Gracias a los amigos. A Pau que dejó su hora de almuerzo un jueves de lluvia para traerme las muletas; a Caro que estuvo del otro lado del quirófano y pendiente; a Cris, que me mostró cómo todas mis fotos y mis miradas estaban desde hacía mucho puestas sobre los pies; a Ita, que me abrazó a la distancia y me ayudó a pensar en los “para qué”; a Male, a la que quemé la cabeza pensando que lo más grave era lo anterior;a Nati, por ese día en la radio, por ese abrazo y por todo lo que yo no sé describir pero ella entiende; a todos y cada uno de los que preguntaron, se ofrecieron, alentaron.

Gracias a los runners que entendieron con el alma el sufrimiento. Porque cuando una se rompe un hueso duele, pero duele más resignar los objetivos.  Gracias a Santiago, que estuvo atajando mis lágrimas antes de que estrellaran porque supo adivinarlas y todavía no sé cómo. Gracias Martín por ese cartel con el que no pudiste recibirme. Gracias Damián, Mariano, Nati, Nancy, Pablo, Caro, Caro, Rodrigo.

Gracias a ese colectivo de deportistas en rehabilitación –y a Isra, y a Daysy- que me hicieron reír y con los que nos acompañamos en la abstinencia de eso que sabemos disfrutar. Nos debemos el viaje de egresados.

Gracias a ese montón de personas recuperadas del pasado, esas otras a las que nunca vi –o sí- y son parte de mi mundo a través de las redes sociales. Gracias Silvi, Gladys, Leti, Eri, Sil, Moni, Seba, Marce, Romi, Caro, Anita, Diego, Paula, Federico, Matías, Mariana (s), Sole, Luciano, Javi, Pablo,  Ricardo, Pedro, Cori, Fefi, Vale, Vani, y tantos de los que no sé el nombre porque usan un nick.
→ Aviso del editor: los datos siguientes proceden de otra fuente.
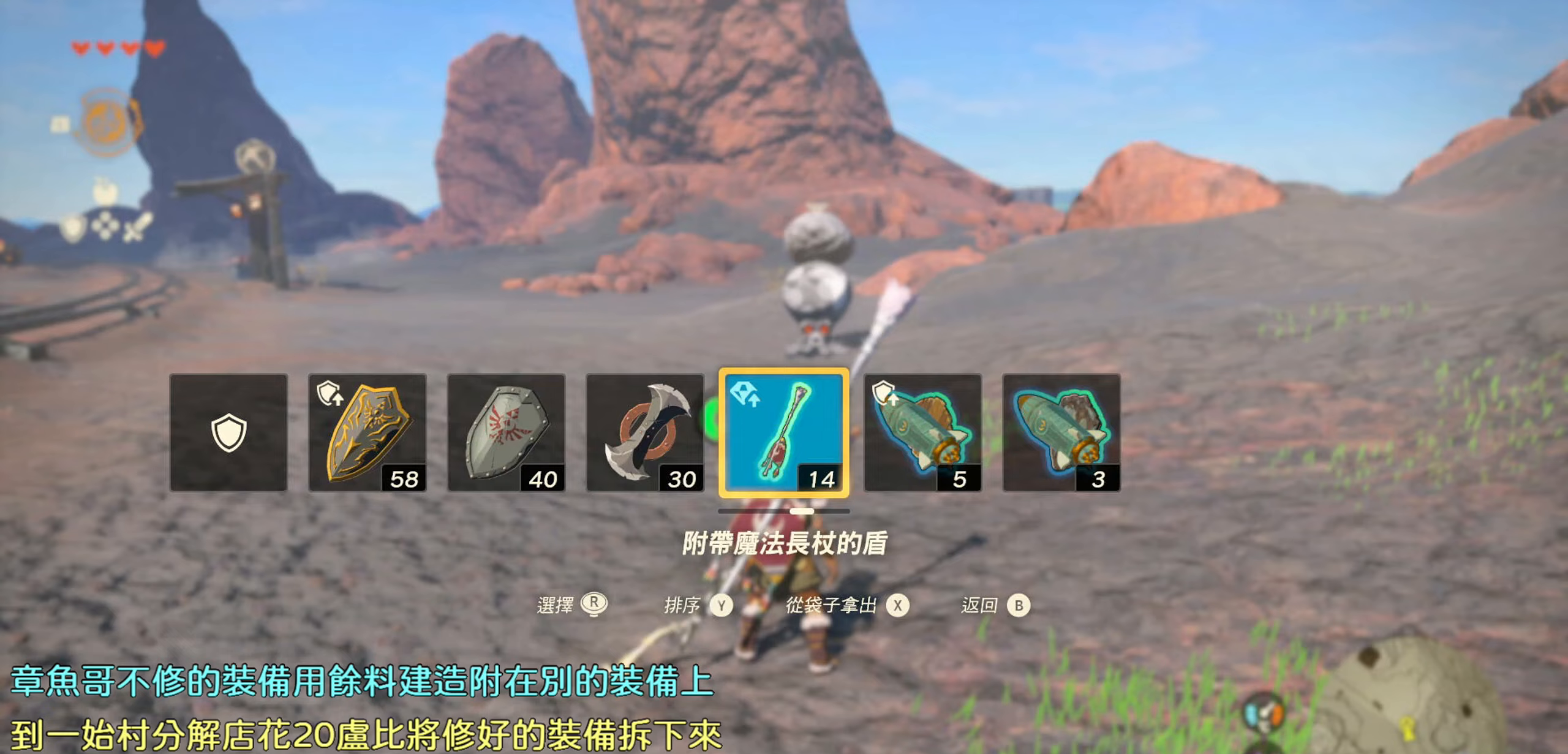
Gameplay with a controller (PlayStation layout); each line is a JSON object with the inputs held at the frame after it. "events" lists button and stick changes between this image and that frame as [ms after this image, input, new state], when the widget could be followed in between.
{"buttons": ["DPAD_LEFT"], "left_stick": "center", "right_stick": "center", "events": []}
Gracias a todos aquellos que estuvieron y que yo ahora no recuerdo, porque fueron cientos y es un papelón no recordar, pero en mi descargo puedo decir que agradecí a cada uno en el momento.

Gracias a mis jefas, que hicieron malabares y que seguro no van a leer esto pero ya saben que es un orgullo trabajar con ellas por su calidad humana y profesional. Y al team del Programa, claro.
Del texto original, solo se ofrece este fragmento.